Sesampinya di Siolais kami disambut dengan upacara Natoni (sapaan secara adat dengan bahasa Dawanm, Timor) oleh para tetua adat dan romo Yos Binsasi yang bertugas setahun ini untuk melayani umat Katolik yang ada di Siolais, Eon Ana dan Nunab. Acara baksos kami sendiri dipusatkan di Nunab sekitar 5 km dari Siolais. 
Beberapa agenda Solidaritas antara lain: membagi sembako, penyuluhan kesehatan, katekese, pendalaman iman Katolik untuk orang dewasa dan bimbingan untuk anak dan remaja (Sekami). Setelah mendapat sambutan Natoni dan selendang dengan motif Amanuban yang indah itu kami diajak masuk untuk ibadat singkat yang dipimpin Romo Sipri. Selanjutnya kami disuguhi kopi dan pisang luang rebus. Selanjutnya acara penyuluhan kesehatan oleh kak Vency (perawat di RSU) dan Romo Sipri. Sedangkan di luar kapela, anak-anak dan remaja Siolais dikumpulkan untuk menari, bernyanyi dan berbagi sukacita bersama kak Eva, Marlin, dkk. Selanjutnya makan malam bersama lalu pemutaran film Di Timur Matahari karya Ari Sihasale dari Alenia Pictures. Masyarakat sangat terhibur melihat cakrawala baru dalam hidup orang-orang Papua saudara mereka di Timur Indonesia. 
Paginya setelaha mandi dan sarapan kami langsung menyiapkan sembako yang akan dibagi siang setelah misa. 
Romo Yos sendiri misa di kapela Siolais sedangkan kami misa bersama umat Nunab dan Eon Ana di kapela Nunab. Bapa-bapa dan Mama-mama di sini bernyanyi dengan begitu bersemangat. Setelah misa, saya didaulat untuk memberi sambutan mewakili kawan-kawan Solidaritas. Mereka menyebutnya 'Ketua Rombongan'. Oke, saya secara pribadi sangat terkesan dengan masyarakat Siolais ini.
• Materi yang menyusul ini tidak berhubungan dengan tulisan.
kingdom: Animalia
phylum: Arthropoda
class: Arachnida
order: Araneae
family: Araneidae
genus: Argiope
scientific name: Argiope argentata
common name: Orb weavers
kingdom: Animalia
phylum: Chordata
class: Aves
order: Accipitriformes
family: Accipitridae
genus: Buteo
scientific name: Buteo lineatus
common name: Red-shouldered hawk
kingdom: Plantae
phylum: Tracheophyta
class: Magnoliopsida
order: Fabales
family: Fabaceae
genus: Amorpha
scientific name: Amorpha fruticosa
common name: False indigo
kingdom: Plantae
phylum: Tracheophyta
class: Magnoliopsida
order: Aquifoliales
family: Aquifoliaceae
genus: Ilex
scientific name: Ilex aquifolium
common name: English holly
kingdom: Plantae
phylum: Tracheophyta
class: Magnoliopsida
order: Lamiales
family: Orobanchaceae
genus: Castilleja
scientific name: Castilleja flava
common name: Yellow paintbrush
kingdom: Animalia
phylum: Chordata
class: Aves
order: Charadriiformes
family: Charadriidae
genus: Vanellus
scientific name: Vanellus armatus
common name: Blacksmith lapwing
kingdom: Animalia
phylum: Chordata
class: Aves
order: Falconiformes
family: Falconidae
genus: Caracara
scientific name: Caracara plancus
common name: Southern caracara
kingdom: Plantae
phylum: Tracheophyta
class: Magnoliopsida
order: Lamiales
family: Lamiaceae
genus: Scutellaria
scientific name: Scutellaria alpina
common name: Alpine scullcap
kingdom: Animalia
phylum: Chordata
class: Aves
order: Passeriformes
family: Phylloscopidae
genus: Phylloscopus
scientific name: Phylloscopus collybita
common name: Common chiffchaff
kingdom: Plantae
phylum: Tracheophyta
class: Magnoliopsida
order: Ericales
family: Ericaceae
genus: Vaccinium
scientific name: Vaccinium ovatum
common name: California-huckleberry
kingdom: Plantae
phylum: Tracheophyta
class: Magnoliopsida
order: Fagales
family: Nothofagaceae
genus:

Secara geografi lingkungan mereka cukup gersang, kondisi jalanan ke Soe yang sulit, air pun sulit. Sehingga pada musim kemarau seperti saat ini sangat rentan untuk mengalami kelaparan dan gizi buruk. Kepada kami, mereka mengakui bahwa mereka jarang makan sayur. sedangkan jagung kering yang ditumbuh menjadi bose adalah santapan mereka sehari-hari. Hasil pertanian mereka cuma asam dan kemiri (juga berternak ayam dan sapi) yang bisa mereka jual meskipun dengan harga yang amat rendah. Para tengkulak dari Soe suka menjatuhkan harga hasil pertanian mereka dengan seenaknya. 
Malamnya ketika berdiskusi dengan kak Vency dan Romo Sipri mereka mengeluhkan pelayanan kesehatan, terutama soal Jamkesmas yang sama sekali tak ada yang gratis. Artinya mereka pun masih dipungut biaya obat dan mereka kebanyakan tak tahu lebih jauh tentang Jamkesmas, selain bahwa kesehatan mereka dijamin dengan obat yang digratiskan. Lantas obat mana yang gratis buat mereka? Tidak ada. mungkin mereka sudah dibodohi oleh petugas kesehatan di sana. 
Dengan akses jalan menuju puskesmas di Niki-niki atau RS di Soe yang sangat sulit dan ketidakjelasan bidan/perawat di kecamatan mereka sehingga persoalan bersalin di rumah masih saja terjadi. Meski begitu beberapa mengaku masih saja didenda oleh aturan pemerintah bahwa melahirkan di rumah dilarang (akibat angka kematian ibu dan anak yang tinggi terutama di TTS). Lagi-lagi mereka yang dirugikan. 
Saya merasakan sendiri sulitnya perjalanan ke sana. 
Siolais adalah sekelumit potret masyarakat Dawan, para atoin meto, manusia-manusia kering yang hidup di daerah tandus. Sebagaimana mereka disebut sebagai atoin meto, mereka pun sudah dibekali dengan ketahanan diri yang tiada taranya untuk menyesuaikan diri dengan alam yang demikian kering. 
Ketika ada yang datang mengunjungi mereka, tinggal semalam bersama mereka, duduk bersama mendengar keluhan yang keluar dari hati, rasanya sedikit beban longgar sudah. Kami datang dan mencoba berbagi sedikit dari apa yang kami peroleh selama ini. Tapi lebih dari itu, kami mau bersekutu dalam iman bersama mereka. Terus berjuang dalam iman Kristiani dan selanjutnya kita serahkan kepada Sang Penyelenggara hidup! 
Kabar gembira bahwa saya menemukan anak-anak Siolais punya kemampuan calistung yang baik. Sudah ada 2 anak Siolaos yang kini kuliah keguruan di Kupang dan hampir selesai. Ada angin segar untuk mereka. Dengan demikian mereka akan bertumbuh dan berkembang menjadi lebih baik. Anak dan remaja bisa bersekolah, dan mereka bisa menata masa depan lebih baik. saya yakin...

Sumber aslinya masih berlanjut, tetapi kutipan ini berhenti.